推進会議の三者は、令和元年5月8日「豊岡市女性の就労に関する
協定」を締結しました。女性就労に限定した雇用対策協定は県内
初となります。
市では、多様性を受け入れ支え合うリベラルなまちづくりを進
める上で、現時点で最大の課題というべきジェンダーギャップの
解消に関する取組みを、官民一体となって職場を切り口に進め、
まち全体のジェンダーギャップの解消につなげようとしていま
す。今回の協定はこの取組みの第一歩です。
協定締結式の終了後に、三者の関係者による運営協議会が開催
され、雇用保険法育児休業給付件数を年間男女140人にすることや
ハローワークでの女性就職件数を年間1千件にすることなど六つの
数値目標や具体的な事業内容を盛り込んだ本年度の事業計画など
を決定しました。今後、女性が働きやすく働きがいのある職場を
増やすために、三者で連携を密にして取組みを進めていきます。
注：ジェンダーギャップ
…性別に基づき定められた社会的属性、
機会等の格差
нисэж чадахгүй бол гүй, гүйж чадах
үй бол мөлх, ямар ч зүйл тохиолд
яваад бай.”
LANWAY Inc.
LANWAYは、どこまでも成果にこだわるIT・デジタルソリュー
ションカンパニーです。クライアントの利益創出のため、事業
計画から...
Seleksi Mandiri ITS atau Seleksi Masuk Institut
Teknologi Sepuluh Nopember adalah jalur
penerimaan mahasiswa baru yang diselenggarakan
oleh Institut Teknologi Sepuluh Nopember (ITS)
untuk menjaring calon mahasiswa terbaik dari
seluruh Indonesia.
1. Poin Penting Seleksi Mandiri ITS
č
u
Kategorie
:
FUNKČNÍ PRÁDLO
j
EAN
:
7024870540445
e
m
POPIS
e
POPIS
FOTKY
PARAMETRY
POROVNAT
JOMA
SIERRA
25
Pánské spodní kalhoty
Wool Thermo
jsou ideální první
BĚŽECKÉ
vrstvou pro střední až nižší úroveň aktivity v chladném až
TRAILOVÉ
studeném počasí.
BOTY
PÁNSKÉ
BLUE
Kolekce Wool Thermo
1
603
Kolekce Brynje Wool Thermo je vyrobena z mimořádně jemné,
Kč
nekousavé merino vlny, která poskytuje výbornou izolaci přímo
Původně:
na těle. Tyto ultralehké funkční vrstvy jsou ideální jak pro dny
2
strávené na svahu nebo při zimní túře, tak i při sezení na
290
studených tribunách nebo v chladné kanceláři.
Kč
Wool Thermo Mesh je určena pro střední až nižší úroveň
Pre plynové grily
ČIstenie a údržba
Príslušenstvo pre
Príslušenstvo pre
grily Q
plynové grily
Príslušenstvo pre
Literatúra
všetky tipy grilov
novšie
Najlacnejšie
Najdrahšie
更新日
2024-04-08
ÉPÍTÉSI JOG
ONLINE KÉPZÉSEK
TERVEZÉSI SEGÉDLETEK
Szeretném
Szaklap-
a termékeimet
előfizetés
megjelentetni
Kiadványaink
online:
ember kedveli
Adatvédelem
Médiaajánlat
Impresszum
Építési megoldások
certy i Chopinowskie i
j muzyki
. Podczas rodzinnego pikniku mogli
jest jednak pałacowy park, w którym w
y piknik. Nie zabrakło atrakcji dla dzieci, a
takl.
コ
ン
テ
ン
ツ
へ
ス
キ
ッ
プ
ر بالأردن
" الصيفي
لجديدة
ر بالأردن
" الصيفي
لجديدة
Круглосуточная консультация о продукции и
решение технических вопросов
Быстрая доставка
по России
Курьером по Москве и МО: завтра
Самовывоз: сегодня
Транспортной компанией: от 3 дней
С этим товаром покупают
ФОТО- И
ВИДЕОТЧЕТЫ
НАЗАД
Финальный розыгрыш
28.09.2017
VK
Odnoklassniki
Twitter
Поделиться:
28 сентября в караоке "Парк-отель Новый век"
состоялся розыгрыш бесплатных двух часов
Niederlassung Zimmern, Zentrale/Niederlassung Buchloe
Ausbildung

────────

__ABOUT THIS TASK__
Scan the entries above. Copy each line that has the string "jsou".

__SOLVED PROBLEM__
jsou ideální první
na těle. Tyto ultralehké funkční vrstvy jsou ideální jak pro dny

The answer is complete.